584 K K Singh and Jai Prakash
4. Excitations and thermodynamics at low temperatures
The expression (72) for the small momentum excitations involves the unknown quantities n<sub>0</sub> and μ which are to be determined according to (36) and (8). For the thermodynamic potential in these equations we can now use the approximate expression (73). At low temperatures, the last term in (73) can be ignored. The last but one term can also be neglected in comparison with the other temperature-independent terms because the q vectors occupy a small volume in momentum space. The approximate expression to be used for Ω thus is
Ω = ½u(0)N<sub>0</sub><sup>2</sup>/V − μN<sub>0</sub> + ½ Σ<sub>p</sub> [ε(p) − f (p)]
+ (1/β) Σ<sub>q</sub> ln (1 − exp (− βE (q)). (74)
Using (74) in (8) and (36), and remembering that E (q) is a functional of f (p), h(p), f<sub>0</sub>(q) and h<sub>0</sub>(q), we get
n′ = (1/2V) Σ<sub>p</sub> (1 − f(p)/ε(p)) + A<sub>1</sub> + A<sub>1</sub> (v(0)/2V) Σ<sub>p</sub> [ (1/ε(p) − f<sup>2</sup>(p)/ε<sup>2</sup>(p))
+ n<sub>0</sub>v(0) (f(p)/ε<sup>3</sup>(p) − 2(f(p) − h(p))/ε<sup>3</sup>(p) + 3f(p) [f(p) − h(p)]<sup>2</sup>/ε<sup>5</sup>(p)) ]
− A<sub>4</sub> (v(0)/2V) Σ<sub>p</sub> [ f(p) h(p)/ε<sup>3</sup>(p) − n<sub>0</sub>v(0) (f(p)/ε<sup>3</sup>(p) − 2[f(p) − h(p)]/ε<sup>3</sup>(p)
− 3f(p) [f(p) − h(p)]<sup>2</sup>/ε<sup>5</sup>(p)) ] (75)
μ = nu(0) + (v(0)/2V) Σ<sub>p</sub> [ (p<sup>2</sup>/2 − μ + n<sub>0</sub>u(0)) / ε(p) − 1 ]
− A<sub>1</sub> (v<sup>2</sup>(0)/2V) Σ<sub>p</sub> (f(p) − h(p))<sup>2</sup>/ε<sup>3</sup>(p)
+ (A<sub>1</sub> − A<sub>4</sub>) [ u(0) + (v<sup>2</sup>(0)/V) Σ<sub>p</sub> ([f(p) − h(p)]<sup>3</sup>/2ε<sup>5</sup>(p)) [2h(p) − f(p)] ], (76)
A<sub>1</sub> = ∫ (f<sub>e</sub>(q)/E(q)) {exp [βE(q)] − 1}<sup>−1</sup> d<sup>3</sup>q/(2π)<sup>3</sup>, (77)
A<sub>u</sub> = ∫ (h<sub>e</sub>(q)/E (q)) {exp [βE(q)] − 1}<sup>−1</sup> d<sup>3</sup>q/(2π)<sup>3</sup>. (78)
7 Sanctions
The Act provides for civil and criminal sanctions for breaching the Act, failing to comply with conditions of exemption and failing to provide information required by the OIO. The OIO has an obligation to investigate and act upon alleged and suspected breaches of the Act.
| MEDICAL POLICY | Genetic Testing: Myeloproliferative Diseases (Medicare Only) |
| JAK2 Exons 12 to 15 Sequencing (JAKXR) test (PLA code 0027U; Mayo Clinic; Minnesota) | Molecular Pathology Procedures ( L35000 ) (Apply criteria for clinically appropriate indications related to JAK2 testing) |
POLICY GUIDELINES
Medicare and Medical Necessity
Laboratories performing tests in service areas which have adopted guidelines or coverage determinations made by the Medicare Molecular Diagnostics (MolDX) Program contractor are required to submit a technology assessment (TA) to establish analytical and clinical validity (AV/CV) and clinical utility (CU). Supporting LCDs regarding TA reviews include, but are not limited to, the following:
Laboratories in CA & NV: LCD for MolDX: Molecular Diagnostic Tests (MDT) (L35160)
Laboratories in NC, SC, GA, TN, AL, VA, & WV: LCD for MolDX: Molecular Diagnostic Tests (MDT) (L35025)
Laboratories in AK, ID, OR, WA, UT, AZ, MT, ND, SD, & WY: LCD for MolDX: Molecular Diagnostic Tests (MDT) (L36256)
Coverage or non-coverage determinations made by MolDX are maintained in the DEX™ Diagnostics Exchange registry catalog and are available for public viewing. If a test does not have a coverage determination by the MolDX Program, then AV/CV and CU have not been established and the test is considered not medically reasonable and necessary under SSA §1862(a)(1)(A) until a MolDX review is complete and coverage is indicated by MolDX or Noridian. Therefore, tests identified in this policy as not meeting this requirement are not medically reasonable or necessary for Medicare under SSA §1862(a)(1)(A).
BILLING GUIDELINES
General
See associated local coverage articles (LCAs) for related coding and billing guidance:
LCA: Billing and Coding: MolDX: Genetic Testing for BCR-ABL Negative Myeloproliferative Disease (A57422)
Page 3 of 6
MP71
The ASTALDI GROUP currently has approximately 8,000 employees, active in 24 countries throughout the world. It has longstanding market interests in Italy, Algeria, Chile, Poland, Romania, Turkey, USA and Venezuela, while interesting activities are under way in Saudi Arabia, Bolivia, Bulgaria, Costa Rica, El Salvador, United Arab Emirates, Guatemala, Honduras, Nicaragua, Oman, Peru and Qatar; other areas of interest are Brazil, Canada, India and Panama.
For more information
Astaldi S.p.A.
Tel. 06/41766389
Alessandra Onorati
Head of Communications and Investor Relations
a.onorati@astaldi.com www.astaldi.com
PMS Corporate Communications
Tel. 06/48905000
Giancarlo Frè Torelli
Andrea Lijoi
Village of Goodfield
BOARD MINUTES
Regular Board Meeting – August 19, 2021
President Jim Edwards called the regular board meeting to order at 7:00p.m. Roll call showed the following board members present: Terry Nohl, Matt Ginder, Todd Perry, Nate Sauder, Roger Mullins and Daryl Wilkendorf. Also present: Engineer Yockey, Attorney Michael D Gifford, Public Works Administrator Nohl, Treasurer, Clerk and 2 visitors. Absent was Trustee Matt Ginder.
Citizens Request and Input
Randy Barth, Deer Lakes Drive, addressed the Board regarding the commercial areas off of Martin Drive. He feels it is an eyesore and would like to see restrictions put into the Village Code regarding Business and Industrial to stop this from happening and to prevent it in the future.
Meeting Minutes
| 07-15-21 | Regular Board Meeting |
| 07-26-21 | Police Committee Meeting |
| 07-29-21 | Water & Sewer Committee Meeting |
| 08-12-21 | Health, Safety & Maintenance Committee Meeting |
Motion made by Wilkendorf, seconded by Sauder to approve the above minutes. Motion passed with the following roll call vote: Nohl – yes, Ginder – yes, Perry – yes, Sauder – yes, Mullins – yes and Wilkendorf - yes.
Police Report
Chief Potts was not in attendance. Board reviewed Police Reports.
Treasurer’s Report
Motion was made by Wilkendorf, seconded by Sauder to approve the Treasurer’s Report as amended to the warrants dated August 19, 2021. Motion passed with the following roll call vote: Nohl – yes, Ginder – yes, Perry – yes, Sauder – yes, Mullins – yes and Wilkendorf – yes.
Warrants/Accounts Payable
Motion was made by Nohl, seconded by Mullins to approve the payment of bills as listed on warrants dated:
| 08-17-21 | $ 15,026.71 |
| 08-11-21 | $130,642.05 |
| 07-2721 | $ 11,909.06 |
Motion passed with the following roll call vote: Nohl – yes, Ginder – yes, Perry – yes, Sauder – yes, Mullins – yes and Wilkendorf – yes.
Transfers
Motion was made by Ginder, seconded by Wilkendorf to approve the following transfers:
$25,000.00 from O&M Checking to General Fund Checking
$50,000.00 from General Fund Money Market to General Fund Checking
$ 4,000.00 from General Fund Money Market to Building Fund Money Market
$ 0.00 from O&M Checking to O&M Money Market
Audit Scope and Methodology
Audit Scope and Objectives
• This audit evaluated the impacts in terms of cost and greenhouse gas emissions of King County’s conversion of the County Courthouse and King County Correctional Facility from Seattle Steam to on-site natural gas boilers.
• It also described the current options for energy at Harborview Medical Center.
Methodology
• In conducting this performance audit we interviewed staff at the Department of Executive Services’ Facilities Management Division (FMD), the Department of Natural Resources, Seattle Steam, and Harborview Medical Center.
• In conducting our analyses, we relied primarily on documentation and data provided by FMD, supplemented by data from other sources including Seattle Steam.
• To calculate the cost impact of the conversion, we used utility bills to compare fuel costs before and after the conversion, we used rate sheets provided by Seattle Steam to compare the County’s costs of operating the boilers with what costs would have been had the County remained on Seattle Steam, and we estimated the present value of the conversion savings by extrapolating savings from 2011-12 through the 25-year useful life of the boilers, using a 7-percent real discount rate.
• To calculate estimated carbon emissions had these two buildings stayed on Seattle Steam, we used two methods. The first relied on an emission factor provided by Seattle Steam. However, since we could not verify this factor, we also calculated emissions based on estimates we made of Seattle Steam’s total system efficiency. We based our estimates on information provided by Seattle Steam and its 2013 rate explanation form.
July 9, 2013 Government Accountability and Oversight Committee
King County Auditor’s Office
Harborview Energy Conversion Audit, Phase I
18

Try it.
Could you return exactly the lines above from the line with "A<sub>u</sub> = ∫" to the line with "Medicare and Medical Necessity", both included, and nothing else?

Response to the exercise.
A<sub>u</sub> = ∫ (h<sub>e</sub>(q)/E (q)) {exp [βE(q)] − 1}<sup>−1</sup> d<sup>3</sup>q/(2π)<sup>3</sup>. (78)
7 Sanctions
The Act provides for civil and criminal sanctions for breaching the Act, failing to comply with conditions of exemption and failing to provide information required by the OIO. The OIO has an obligation to investigate and act upon alleged and suspected breaches of the Act.
| MEDICAL POLICY | Genetic Testing: Myeloproliferative Diseases (Medicare Only) |
| JAK2 Exons 12 to 15 Sequencing (JAKXR) test (PLA code 0027U; Mayo Clinic; Minnesota) | Molecular Pathology Procedures ( L35000 ) (Apply criteria for clinically appropriate indications related to JAK2 testing) |
POLICY GUIDELINES
Medicare and Medical Necessity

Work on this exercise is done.